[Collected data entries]
◆ ◆ ◆ ◆ ◆ ◆ ◆

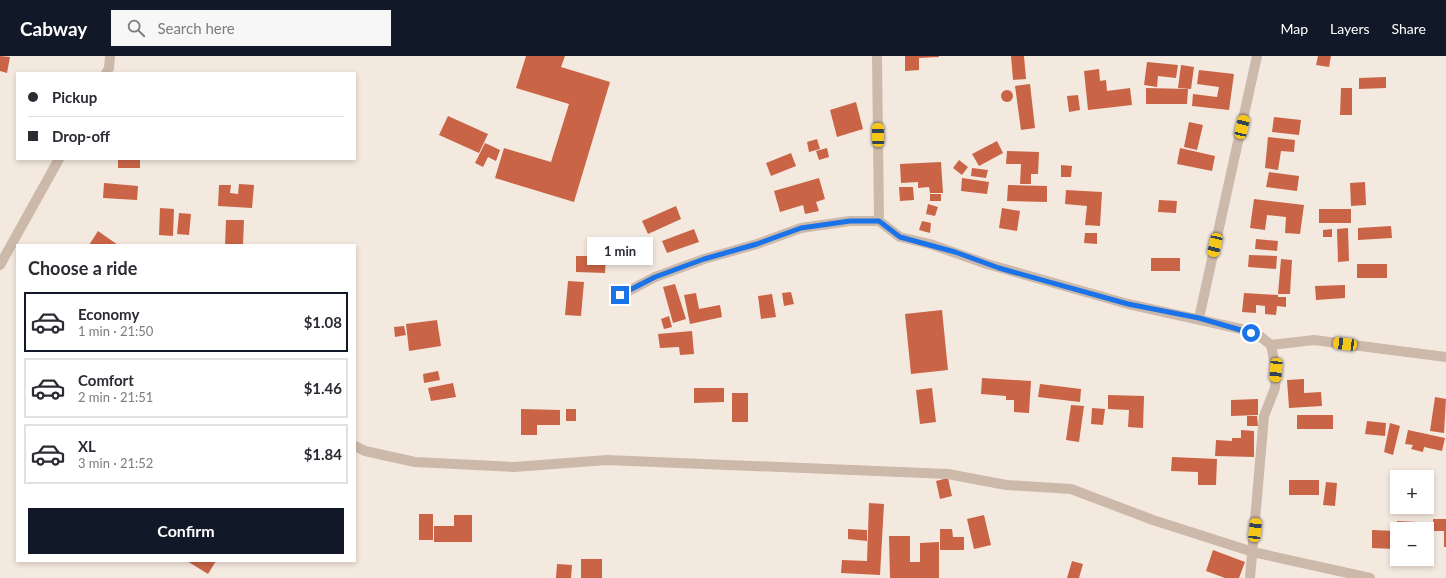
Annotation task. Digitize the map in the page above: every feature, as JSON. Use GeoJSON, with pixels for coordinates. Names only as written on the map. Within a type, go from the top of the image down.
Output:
{"type":"FeatureCollection","features":[{"type":"Feature","properties":{"kind":"street"},"geometry":{"type":"LineString","coordinates":[[107,72],[109,68],[110,56]]}},
{"type":"Feature","properties":{"kind":"street"},"geometry":{"type":"LineString","coordinates":[[877,56],[879,221]]}},
{"type":"Feature","properties":{"kind":"street"},"geometry":{"type":"LineString","coordinates":[[1199,318],[1257,56]]}},
{"type":"Feature","properties":{"kind":"street"},"geometry":{"type":"LineString","coordinates":[[0,265],[15,243],[58,160]]}},
{"type":"Feature","properties":{"kind":"street"},"geometry":{"type":"LineString","coordinates":[[620,295],[655,277],[704,259],[757,244],[801,228],[850,221],[879,221],[900,237],[955,252],[994,267],[1128,304],[1199,318],[1241,329],[1261,337],[1271,345],[1276,370],[1275,388],[1264,416],[1250,578]]}},
{"type":"Feature","properties":{"kind":"street"},"geometry":{"type":"LineString","coordinates":[[1271,345],[1314,340],[1446,357]]}},
{"type":"Feature","properties":{"kind":"street"},"geometry":{"type":"LineString","coordinates":[[356,446],[365,451],[414,462],[514,467],[607,460],[948,474],[1006,484],[1071,488],[1153,520],[1253,552],[1370,578]]}},
{"type":"Feature","properties":{"kind":"building"},"geometry":{"type":"Polygon","coordinates":[[[0,56],[10,57],[7,73],[0,71],[0,56]]]}},
{"type":"Feature","properties":{"kind":"building"},"geometry":{"type":"Polygon","coordinates":[[[526,56],[565,56],[561,67],[610,82],[574,202],[495,178],[504,148],[551,162],[569,104],[516,88],[526,56]]]}},
{"type":"Feature","properties":{"kind":"building"},"geometry":{"type":"Polygon","coordinates":[[[905,56],[939,57],[919,58],[919,70],[905,71],[905,56]]]}},
{"type":"Feature","properties":{"kind":"building"},"geometry":{"type":"Polygon","coordinates":[[[1011,56],[1024,56],[1026,79],[1013,80],[1011,56]]]}},
{"type":"Feature","properties":{"kind":"building"},"geometry":{"type":"Polygon","coordinates":[[[1318,56],[1331,56],[1329,67],[1316,65],[1318,56]]]}},
{"type":"Feature","properties":{"kind":"building"},"geometry":{"type":"Polygon","coordinates":[[[1147,62],[1178,65],[1176,78],[1158,76],[1157,87],[1144,85],[1147,62]]]}},
{"type":"Feature","properties":{"kind":"building"},"geometry":{"type":"Polygon","coordinates":[[[1181,65],[1194,67],[1191,89],[1178,88],[1181,65]]]}},
{"type":"Feature","properties":{"kind":"building"},"geometry":{"type":"Polygon","coordinates":[[[1099,69],[1100,81],[1106,80],[1107,91],[1130,88],[1132,105],[1088,110],[1084,71],[1099,69]]]}},
{"type":"Feature","properties":{"kind":"building"},"geometry":{"type":"Polygon","coordinates":[[[1199,70],[1234,74],[1229,110],[1192,106],[1193,94],[1217,97],[1219,87],[1197,84],[1199,70]]]}},
{"type":"Feature","properties":{"kind":"building"},"geometry":{"type":"Polygon","coordinates":[[[1386,77],[1386,88],[1359,89],[1359,78],[1386,77]]]}},
{"type":"Feature","properties":{"kind":"building"},"geometry":{"type":"Polygon","coordinates":[[[1030,84],[1035,128],[1021,130],[1015,86],[1030,84]]]}},
{"type":"Feature","properties":{"kind":"building"},"geometry":{"type":"Polygon","coordinates":[[[1146,88],[1188,89],[1187,104],[1146,104],[1146,88]]]}},
{"type":"Feature","properties":{"kind":"building"},"geometry":{"type":"Polygon","coordinates":[[[1341,88],[1352,88],[1352,115],[1340,115],[1341,88]]]}},
{"type":"Feature","properties":{"kind":"building"},"geometry":{"type":"Polygon","coordinates":[[[1005,90],[1009,90],[1013,96],[1009,102],[1005,102],[1001,98],[1001,94],[1005,90]]]}},
{"type":"Feature","properties":{"kind":"building"},"geometry":{"type":"Polygon","coordinates":[[[1078,95],[1080,110],[1069,112],[1067,96],[1078,95]]]}},
{"type":"Feature","properties":{"kind":"building"},"geometry":{"type":"Polygon","coordinates":[[[856,102],[863,129],[837,137],[830,110],[856,102]]]}},
{"type":"Feature","properties":{"kind":"building"},"geometry":{"type":"Polygon","coordinates":[[[448,116],[488,134],[479,153],[439,135],[448,116]]]}},
{"type":"Feature","properties":{"kind":"building"},"geometry":{"type":"Polygon","coordinates":[[[1274,117],[1301,120],[1299,135],[1272,132],[1274,117]]]}},
{"type":"Feature","properties":{"kind":"building"},"geometry":{"type":"Polygon","coordinates":[[[1189,122],[1203,125],[1197,150],[1184,147],[1189,122]]]}},
{"type":"Feature","properties":{"kind":"building"},"geometry":{"type":"Polygon","coordinates":[[[1268,137],[1295,140],[1294,152],[1281,151],[1278,170],[1265,168],[1268,137]]]}},
{"type":"Feature","properties":{"kind":"building"},"geometry":{"type":"Polygon","coordinates":[[[817,139],[820,149],[809,152],[807,142],[817,139]]]}},
{"type":"Feature","properties":{"kind":"building"},"geometry":{"type":"Polygon","coordinates":[[[997,141],[1003,153],[979,166],[972,154],[997,141]]]}},
{"type":"Feature","properties":{"kind":"building"},"geometry":{"type":"Polygon","coordinates":[[[485,143],[500,150],[496,161],[488,157],[483,167],[475,163],[485,143]]]}},
{"type":"Feature","properties":{"kind":"building"},"geometry":{"type":"Polygon","coordinates":[[[827,148],[829,157],[819,160],[816,151],[827,148]]]}},
{"type":"Feature","properties":{"kind":"building"},"geometry":{"type":"Polygon","coordinates":[[[1180,148],[1215,156],[1212,171],[1177,164],[1180,148]]]}},
{"type":"Feature","properties":{"kind":"building"},"geometry":{"type":"Polygon","coordinates":[[[1007,151],[1039,152],[1038,174],[1031,174],[1031,184],[1020,184],[1021,164],[1006,164],[1007,151]]]}},
{"type":"Feature","properties":{"kind":"building"},"geometry":{"type":"Polygon","coordinates":[[[791,153],[796,166],[771,176],[766,163],[791,153]]]}},
{"type":"Feature","properties":{"kind":"building"},"geometry":{"type":"Polygon","coordinates":[[[118,160],[140,160],[140,168],[118,168],[118,160]]]}},
{"type":"Feature","properties":{"kind":"building"},"geometry":{"type":"Polygon","coordinates":[[[959,160],[968,167],[962,175],[953,168],[959,160]]]}},
{"type":"Feature","properties":{"kind":"building"},"geometry":{"type":"Polygon","coordinates":[[[941,162],[943,193],[930,193],[929,187],[918,188],[918,182],[901,183],[900,164],[941,162]]]}},
{"type":"Feature","properties":{"kind":"building"},"geometry":{"type":"Polygon","coordinates":[[[1061,165],[1072,166],[1071,177],[1061,177],[1061,165]]]}},
{"type":"Feature","properties":{"kind":"building"},"geometry":{"type":"Polygon","coordinates":[[[972,168],[988,170],[986,178],[971,176],[972,168]]]}},
{"type":"Feature","properties":{"kind":"building"},"geometry":{"type":"Polygon","coordinates":[[[1269,172],[1299,176],[1297,191],[1266,187],[1269,172]]]}},
{"type":"Feature","properties":{"kind":"building"},"geometry":{"type":"Polygon","coordinates":[[[819,178],[825,199],[816,202],[819,211],[805,214],[803,205],[780,212],[774,191],[819,178]]]}},
{"type":"Feature","properties":{"kind":"building"},"geometry":{"type":"Polygon","coordinates":[[[962,178],[989,182],[987,194],[961,191],[962,178]]]}},
{"type":"Feature","properties":{"kind":"building"},"geometry":{"type":"Polygon","coordinates":[[[1365,182],[1366,205],[1351,206],[1350,183],[1365,182]]]}},
{"type":"Feature","properties":{"kind":"building"},"geometry":{"type":"Polygon","coordinates":[[[104,183],[138,186],[137,200],[103,198],[104,183]]]}},
{"type":"Feature","properties":{"kind":"building"},"geometry":{"type":"Polygon","coordinates":[[[239,184],[254,185],[252,208],[218,206],[219,185],[231,185],[230,193],[238,194],[239,184]]]}},
{"type":"Feature","properties":{"kind":"building"},"geometry":{"type":"Polygon","coordinates":[[[1008,185],[1047,186],[1047,202],[1007,201],[1008,185]]]}},
{"type":"Feature","properties":{"kind":"building"},"geometry":{"type":"Polygon","coordinates":[[[899,187],[913,187],[914,200],[900,201],[899,187]]]}},
{"type":"Feature","properties":{"kind":"building"},"geometry":{"type":"Polygon","coordinates":[[[1066,190],[1102,192],[1100,226],[1085,225],[1087,206],[1065,204],[1066,190]]]}},
{"type":"Feature","properties":{"kind":"building"},"geometry":{"type":"Polygon","coordinates":[[[930,194],[941,194],[941,201],[930,201],[930,194]]]}},
{"type":"Feature","properties":{"kind":"building"},"geometry":{"type":"Polygon","coordinates":[[[1254,199],[1304,205],[1300,234],[1285,233],[1286,217],[1267,215],[1265,230],[1250,228],[1254,199]]]}},
{"type":"Feature","properties":{"kind":"building"},"geometry":{"type":"Polygon","coordinates":[[[1159,200],[1177,201],[1176,213],[1158,212],[1159,200]]]}},
{"type":"Feature","properties":{"kind":"building"},"geometry":{"type":"Polygon","coordinates":[[[928,204],[938,207],[935,216],[926,214],[928,204]]]}},
{"type":"Feature","properties":{"kind":"building"},"geometry":{"type":"Polygon","coordinates":[[[676,206],[681,219],[648,234],[642,221],[676,206]]]}},
{"type":"Feature","properties":{"kind":"building"},"geometry":{"type":"Polygon","coordinates":[[[160,208],[174,209],[173,236],[159,235],[160,208]]]}},
{"type":"Feature","properties":{"kind":"building"},"geometry":{"type":"Polygon","coordinates":[[[1002,208],[1020,211],[1017,231],[999,228],[1002,208]]]}},
{"type":"Feature","properties":{"kind":"building"},"geometry":{"type":"Polygon","coordinates":[[[1319,209],[1351,209],[1351,223],[1319,223],[1319,209]]]}},
{"type":"Feature","properties":{"kind":"building"},"geometry":{"type":"Polygon","coordinates":[[[179,213],[191,214],[189,235],[177,234],[179,213]]]}},
{"type":"Feature","properties":{"kind":"building"},"geometry":{"type":"Polygon","coordinates":[[[226,220],[244,220],[243,244],[225,244],[226,220]]]}},
{"type":"Feature","properties":{"kind":"building"},"geometry":{"type":"Polygon","coordinates":[[[922,221],[931,223],[930,233],[919,230],[922,221]]]}},
{"type":"Feature","properties":{"kind":"building"},"geometry":{"type":"Polygon","coordinates":[[[1391,226],[1392,238],[1358,240],[1358,228],[1391,226]]]}},
{"type":"Feature","properties":{"kind":"building"},"geometry":{"type":"Polygon","coordinates":[[[1348,228],[1349,261],[1338,262],[1337,229],[1348,228]]]}},
{"type":"Feature","properties":{"kind":"building"},"geometry":{"type":"Polygon","coordinates":[[[694,229],[699,242],[667,253],[662,241],[694,229]]]}},
{"type":"Feature","properties":{"kind":"building"},"geometry":{"type":"Polygon","coordinates":[[[1332,229],[1332,237],[1323,237],[1323,230],[1332,229]]]}},
{"type":"Feature","properties":{"kind":"building"},"geometry":{"type":"Polygon","coordinates":[[[98,231],[117,244],[90,244],[98,231]]]}},
{"type":"Feature","properties":{"kind":"building"},"geometry":{"type":"Polygon","coordinates":[[[1085,233],[1097,233],[1097,244],[1084,243],[1085,233]]]}},
{"type":"Feature","properties":{"kind":"building"},"geometry":{"type":"Polygon","coordinates":[[[1256,239],[1278,241],[1277,251],[1255,249],[1256,239]]]}},
{"type":"Feature","properties":{"kind":"building"},"geometry":{"type":"Polygon","coordinates":[[[1249,255],[1277,256],[1276,269],[1248,267],[1249,255]]]}},
{"type":"Feature","properties":{"kind":"building"},"geometry":{"type":"Polygon","coordinates":[[[576,256],[606,256],[605,273],[576,272],[576,256]]]}},
{"type":"Feature","properties":{"kind":"building"},"geometry":{"type":"Polygon","coordinates":[[[1151,258],[1180,258],[1180,271],[1151,271],[1151,258]]]}},
{"type":"Feature","properties":{"kind":"building"},"geometry":{"type":"Polygon","coordinates":[[[1281,259],[1292,260],[1290,294],[1278,294],[1281,259]]]}},
{"type":"Feature","properties":{"kind":"building"},"geometry":{"type":"Polygon","coordinates":[[[1357,264],[1387,264],[1387,278],[1357,278],[1357,264]]]}},
{"type":"Feature","properties":{"kind":"building"},"geometry":{"type":"Polygon","coordinates":[[[568,281],[584,282],[581,316],[565,315],[568,281]]]}},
{"type":"Feature","properties":{"kind":"building"},"geometry":{"type":"Polygon","coordinates":[[[675,284],[686,319],[673,323],[663,287],[675,284]]]}},
{"type":"Feature","properties":{"kind":"building"},"geometry":{"type":"Polygon","coordinates":[[[1345,285],[1345,298],[1316,300],[1315,286],[1345,285]]]}},
{"type":"Feature","properties":{"kind":"building"},"geometry":{"type":"Polygon","coordinates":[[[791,292],[794,304],[784,306],[782,293],[791,292]]]}},
{"type":"Feature","properties":{"kind":"building"},"geometry":{"type":"Polygon","coordinates":[[[696,293],[699,309],[720,305],[722,317],[690,324],[684,295],[696,293]]]}},
{"type":"Feature","properties":{"kind":"building"},"geometry":{"type":"Polygon","coordinates":[[[1244,293],[1278,295],[1278,297],[1286,297],[1286,307],[1277,306],[1276,315],[1265,314],[1265,306],[1256,305],[1256,313],[1242,312],[1244,293]]]}},
{"type":"Feature","properties":{"kind":"building"},"geometry":{"type":"Polygon","coordinates":[[[772,294],[776,317],[761,319],[758,296],[772,294]]]}},
{"type":"Feature","properties":{"kind":"building"},"geometry":{"type":"Polygon","coordinates":[[[942,310],[948,370],[911,374],[905,314],[942,310]]]}},
{"type":"Feature","properties":{"kind":"building"},"geometry":{"type":"Polygon","coordinates":[[[669,316],[672,327],[664,329],[661,319],[669,316]]]}},
{"type":"Feature","properties":{"kind":"building"},"geometry":{"type":"Polygon","coordinates":[[[437,320],[441,346],[409,351],[406,324],[437,320]]]}},
{"type":"Feature","properties":{"kind":"building"},"geometry":{"type":"Polygon","coordinates":[[[404,326],[406,335],[395,337],[394,327],[404,326]]]}},
{"type":"Feature","properties":{"kind":"building"},"geometry":{"type":"Polygon","coordinates":[[[692,331],[694,354],[680,355],[679,347],[660,348],[658,334],[692,331]]]}},
{"type":"Feature","properties":{"kind":"building"},"geometry":{"type":"Polygon","coordinates":[[[438,371],[440,380],[424,383],[423,374],[438,371]]]}},
{"type":"Feature","properties":{"kind":"building"},"geometry":{"type":"Polygon","coordinates":[[[982,378],[1031,381],[1029,413],[1014,412],[1014,400],[1006,400],[1006,396],[981,394],[982,378]]]}},
{"type":"Feature","properties":{"kind":"building"},"geometry":{"type":"Polygon","coordinates":[[[1304,379],[1304,393],[1321,392],[1322,406],[1289,408],[1287,380],[1304,379]]]}},
{"type":"Feature","properties":{"kind":"building"},"geometry":{"type":"Polygon","coordinates":[[[453,383],[456,397],[431,401],[428,388],[453,383]]]}},
{"type":"Feature","properties":{"kind":"building"},"geometry":{"type":"Polygon","coordinates":[[[1040,384],[1081,389],[1080,402],[1038,397],[1040,384]]]}},
{"type":"Feature","properties":{"kind":"building"},"geometry":{"type":"Polygon","coordinates":[[[694,388],[724,388],[724,402],[694,403],[694,388]]]}},
{"type":"Feature","properties":{"kind":"building"},"geometry":{"type":"Polygon","coordinates":[[[932,388],[936,422],[920,424],[916,390],[932,388]]]}},
{"type":"Feature","properties":{"kind":"building"},"geometry":{"type":"Polygon","coordinates":[[[732,393],[748,393],[748,422],[732,422],[732,393]]]}},
{"type":"Feature","properties":{"kind":"building"},"geometry":{"type":"Polygon","coordinates":[[[1108,395],[1144,396],[1143,428],[1128,427],[1129,410],[1108,409],[1108,395]]]}},
{"type":"Feature","properties":{"kind":"building"},"geometry":{"type":"Polygon","coordinates":[[[1435,397],[1446,399],[1444,433],[1430,431],[1435,397]]]}},
{"type":"Feature","properties":{"kind":"building"},"geometry":{"type":"Polygon","coordinates":[[[1258,399],[1258,415],[1231,416],[1231,400],[1258,399]]]}},
{"type":"Feature","properties":{"kind":"building"},"geometry":{"type":"Polygon","coordinates":[[[1071,405],[1084,406],[1079,442],[1066,440],[1071,405]]]}},
{"type":"Feature","properties":{"kind":"building"},"geometry":{"type":"Polygon","coordinates":[[[1092,408],[1105,409],[1103,425],[1091,424],[1092,408]]]}},
{"type":"Feature","properties":{"kind":"building"},"geometry":{"type":"Polygon","coordinates":[[[521,409],[560,410],[560,425],[537,425],[537,435],[521,435],[521,409]]]}},
{"type":"Feature","properties":{"kind":"building"},"geometry":{"type":"Polygon","coordinates":[[[566,409],[576,409],[576,421],[566,421],[566,409]]]}},
{"type":"Feature","properties":{"kind":"building"},"geometry":{"type":"Polygon","coordinates":[[[1297,415],[1333,415],[1333,429],[1297,429],[1297,415]]]}},
{"type":"Feature","properties":{"kind":"building"},"geometry":{"type":"Polygon","coordinates":[[[1247,416],[1257,416],[1258,426],[1247,426],[1247,416]]]}},
{"type":"Feature","properties":{"kind":"building"},"geometry":{"type":"Polygon","coordinates":[[[1367,421],[1386,423],[1385,436],[1365,434],[1367,421]]]}},
{"type":"Feature","properties":{"kind":"building"},"geometry":{"type":"Polygon","coordinates":[[[1390,423],[1400,426],[1393,455],[1384,452],[1390,423]]]}},
{"type":"Feature","properties":{"kind":"building"},"geometry":{"type":"Polygon","coordinates":[[[1241,430],[1254,431],[1254,457],[1215,456],[1216,440],[1232,441],[1232,438],[1241,438],[1241,430]]]}},
{"type":"Feature","properties":{"kind":"building"},"geometry":{"type":"Polygon","coordinates":[[[1408,430],[1445,438],[1442,451],[1424,447],[1423,452],[1411,449],[1413,445],[1405,444],[1408,430]]]}},
{"type":"Feature","properties":{"kind":"building"},"geometry":{"type":"Polygon","coordinates":[[[1172,457],[1217,459],[1216,485],[1198,485],[1198,472],[1171,471],[1172,457]]]}},
{"type":"Feature","properties":{"kind":"building"},"geometry":{"type":"Polygon","coordinates":[[[948,478],[952,496],[940,499],[936,481],[948,478]]]}},
{"type":"Feature","properties":{"kind":"building"},"geometry":{"type":"Polygon","coordinates":[[[1289,480],[1319,480],[1319,495],[1289,495],[1289,480]]]}},
{"type":"Feature","properties":{"kind":"building"},"geometry":{"type":"Polygon","coordinates":[[[1326,482],[1337,483],[1335,506],[1323,505],[1326,482]]]}},
{"type":"Feature","properties":{"kind":"building"},"geometry":{"type":"Polygon","coordinates":[[[869,503],[884,504],[880,575],[841,573],[842,560],[867,561],[869,503]]]}},
{"type":"Feature","properties":{"kind":"building"},"geometry":{"type":"Polygon","coordinates":[[[419,514],[433,514],[433,540],[419,540],[419,514]]]}},
{"type":"Feature","properties":{"kind":"building"},"geometry":{"type":"Polygon","coordinates":[[[454,515],[472,515],[472,542],[434,542],[434,526],[454,526],[454,515]]]}},
{"type":"Feature","properties":{"kind":"building"},"geometry":{"type":"Polygon","coordinates":[[[984,515],[991,545],[974,549],[967,519],[984,515]]]}},
{"type":"Feature","properties":{"kind":"building"},"geometry":{"type":"Polygon","coordinates":[[[1433,519],[1446,519],[1446,547],[1444,547],[1444,531],[1434,531],[1433,519]]]}},
{"type":"Feature","properties":{"kind":"building"},"geometry":{"type":"Polygon","coordinates":[[[1397,521],[1418,522],[1397,522],[1397,521]]]}},
{"type":"Feature","properties":{"kind":"building"},"geometry":{"type":"Polygon","coordinates":[[[848,529],[867,530],[867,541],[848,539],[848,529]]]}},
{"type":"Feature","properties":{"kind":"building"},"geometry":{"type":"Polygon","coordinates":[[[940,529],[952,529],[953,537],[964,537],[964,550],[940,550],[940,529]]]}},
{"type":"Feature","properties":{"kind":"building"},"geometry":{"type":"Polygon","coordinates":[[[1372,530],[1390,531],[1390,549],[1372,548],[1372,530]]]}},
{"type":"Feature","properties":{"kind":"building"},"geometry":{"type":"Polygon","coordinates":[[[889,536],[910,536],[910,562],[920,562],[920,543],[939,542],[939,578],[890,578],[889,536]]]}},
{"type":"Feature","properties":{"kind":"building"},"geometry":{"type":"Polygon","coordinates":[[[1213,550],[1245,562],[1239,578],[1225,578],[1206,571],[1213,550]]]}},
{"type":"Feature","properties":{"kind":"building"},"geometry":{"type":"Polygon","coordinates":[[[581,559],[602,559],[602,578],[581,578],[581,559]]]}},
{"type":"Feature","properties":{"kind":"building"},"geometry":{"type":"Polygon","coordinates":[[[1072,561],[1083,564],[1079,578],[1067,578],[1072,561]]]}},
{"type":"Feature","properties":{"kind":"building"},"geometry":{"type":"Polygon","coordinates":[[[189,562],[215,562],[208,574],[189,562]]]}},
{"type":"Feature","properties":{"kind":"building"},"geometry":{"type":"Polygon","coordinates":[[[557,564],[572,565],[571,578],[556,578],[557,564]]]}},
{"type":"Feature","properties":{"kind":"route"},"geometry":{"type":"LineString","coordinates":[[620,295],[655,277],[704,259],[757,244],[801,228],[850,221],[879,221],[888,230],[900,237],[930,244],[1024,276],[1128,304],[1199,318],[1251,333]]}}]}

◆ ◆ ◆ ◆ ◆ ◆ ◆

Copy out every line from the records that has the word "street".

{"type":"FeatureCollection","features":[{"type":"Feature","properties":{"kind":"street"},"geometry":{"type":"LineString","coordinates":[[107,72],[109,68],[110,56]]}},
{"type":"Feature","properties":{"kind":"street"},"geometry":{"type":"LineString","coordinates":[[877,56],[879,221]]}},
{"type":"Feature","properties":{"kind":"street"},"geometry":{"type":"LineString","coordinates":[[1199,318],[1257,56]]}},
{"type":"Feature","properties":{"kind":"street"},"geometry":{"type":"LineString","coordinates":[[0,265],[15,243],[58,160]]}},
{"type":"Feature","properties":{"kind":"street"},"geometry":{"type":"LineString","coordinates":[[620,295],[655,277],[704,259],[757,244],[801,228],[850,221],[879,221],[900,237],[955,252],[994,267],[1128,304],[1199,318],[1241,329],[1261,337],[1271,345],[1276,370],[1275,388],[1264,416],[1250,578]]}},
{"type":"Feature","properties":{"kind":"street"},"geometry":{"type":"LineString","coordinates":[[1271,345],[1314,340],[1446,357]]}},
{"type":"Feature","properties":{"kind":"street"},"geometry":{"type":"LineString","coordinates":[[356,446],[365,451],[414,462],[514,467],[607,460],[948,474],[1006,484],[1071,488],[1153,520],[1253,552],[1370,578]]}},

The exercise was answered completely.